From Dispersion to Attraction: Spectral Dynamics of Hallucination Across Whisper Model Scales

Researchers propose the Spectral Sensitivity Theorem to explain hallucinations in large ASR models like Whisper, identifying a phase transition between dispersive and attractor regimes. Analysis of model eigenspectra reveals that intermediate models experience structural breakdown while large models compress information, decoupling from acoustic evidence and increasing hallucination risk.
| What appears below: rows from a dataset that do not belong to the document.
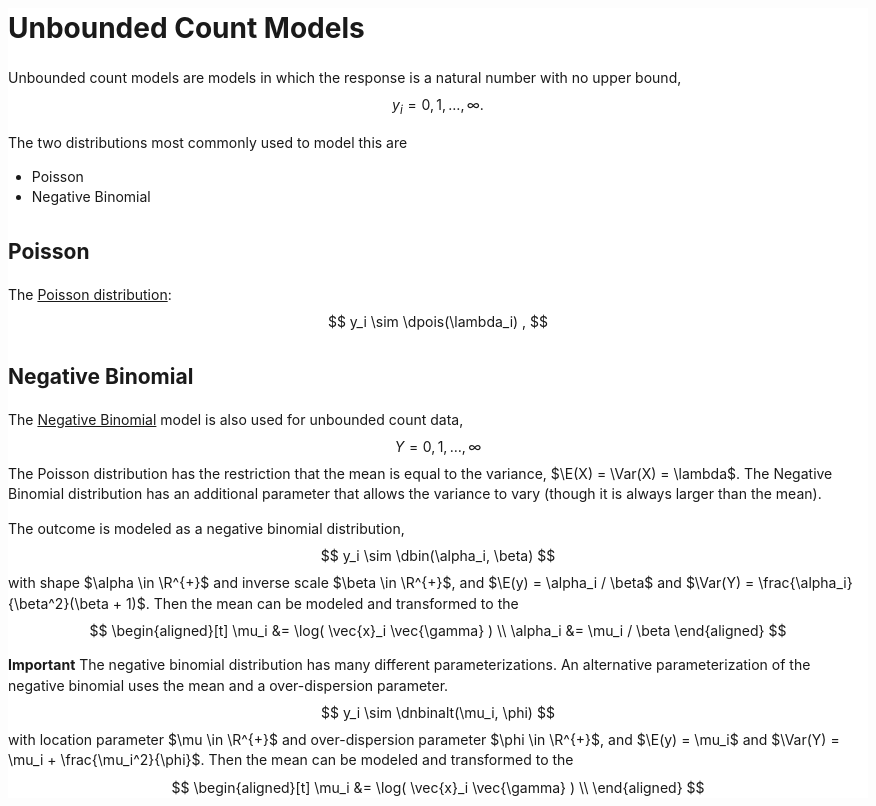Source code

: 
# Unbounded Count Models

Unbounded count models are models in which the response is a natural number with no upper bound,
$$
y_i = 0, 1, \dots, \infty .
$$

The two distributions most commonly used to model this are 

- Poisson
- Negative Binomial

## Poisson 

The [Poisson distribution](https://en.wikipedia.org/wiki/Poisson_distribution):
$$
y_i \sim \dpois(\lambda_i) ,
$$



## Negative Binomial

The [Negative Binomial](https://en.wikipedia.org/wiki/Negative_binomial_distribution) model is also used for unbounded count data,
$$
Y = 0, 1, \dots, \infty
$$
The Poisson distribution has the restriction that the mean is equal to the variance, $\E(X) = \Var(X) = \lambda$.
The Negative Binomial distribution has an additional parameter that allows the variance to vary (though it is always larger than the mean).

The outcome is modeled as a negative binomial distribution,
$$
y_i \sim \dbin(\alpha_i, \beta)
$$
with shape $\alpha \in \R^{+}$ and inverse scale $\beta \in \R^{+}$, and $\E(y) = \alpha_i / \beta$ and $\Var(Y) = \frac{\alpha_i}{\beta^2}(\beta + 1)$.
Then the mean can be modeled and transformed to the 
$$
\begin{aligned}[t]
\mu_i &= \log( \vec{x}_i \vec{\gamma} ) \\
\alpha_i &= \mu_i / \beta
\end{aligned}
$$


**Important** The negative binomial distribution has many different parameterizations.
An alternative parameterization of the negative binomial uses the mean and a over-dispersion parameter. 
$$
y_i \sim \dnbinalt(\mu_i, \phi)
$$
with location parameter $\mu \in \R^{+}$ and over-dispersion parameter $\phi \in \R^{+}$, and $\E(y) = \mu_i$ and $\Var(Y) = \mu_i  + \frac{\mu_i^2}{\phi}$.
Then the mean can be modeled and transformed to the 
$$
\begin{aligned}[t]
\mu_i &= \log( \vec{x}_i \vec{\gamma} ) \\
\end{aligned}
$$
This research addresses a fundamental vulnerability in modern speech recognition systems at scale. The Spectral Sensitivity Theorem provides a mathematical framework for understanding why hallucinations emerge differently across model sizes, moving beyond empirical observation to theoretical prediction. The phase transition concept suggests hallucinations aren't random failures but predictable consequences of how information flows through network layers as models grow larger.

The distinction between Regime I (Structural Disintegration) and Regime II (Compression-Seeking Attractor) reveals a critical tradeoff. Intermediate models suffer rank collapse in cross-attention mechanisms, where models lose coherence in mapping audio to transcription. Larger models, paradoxically, develop more dangerous failure modes by actively compressing information and hardening spectral slopes, enabling the model to generate plausible-sounding but acoustically unfounded outputs. This decoupling from acoustic evidence represents a qualitative shift in failure behavior.

For AI practitioners deploying Whisper models in production, these findings carry significant implications. Organizations relying on smaller Whisper variants may see instability in edge cases, while larger deployments risk confident hallucinations that users cannot easily detect. The research suggests that scaling doesn't simply amplify performance—it fundamentally reshapes how models process information and fail under adversarial conditions.

Future work should explore mitigation strategies that target these specific regimes, perhaps through regularization techniques that prevent excessive rank compression or maintain alignment between attention mechanisms and acoustic input. Understanding these phase transitions opens pathways to building more robust speech recognition systems that fail gracefully rather than confidently producing false outputs.

• →The Spectral Sensitivity Theorem predicts a phase transition in deep networks from dispersive to attractor regimes based on layer-wise gain and alignment patterns.
• →Intermediate Whisper models experience structural disintegration with 13.4% cross-attention rank collapse under adversarial conditions.
• →Larger models develop more dangerous failure modes by actively compressing information while decoupling from acoustic evidence.
• →Hallucinations in ASR models follow predictable mathematical patterns rather than random failures, enabling targeted mitigation strategies.
• →Model scale changes the qualitative nature of failures, with larger systems producing confident but unfounded hallucinations.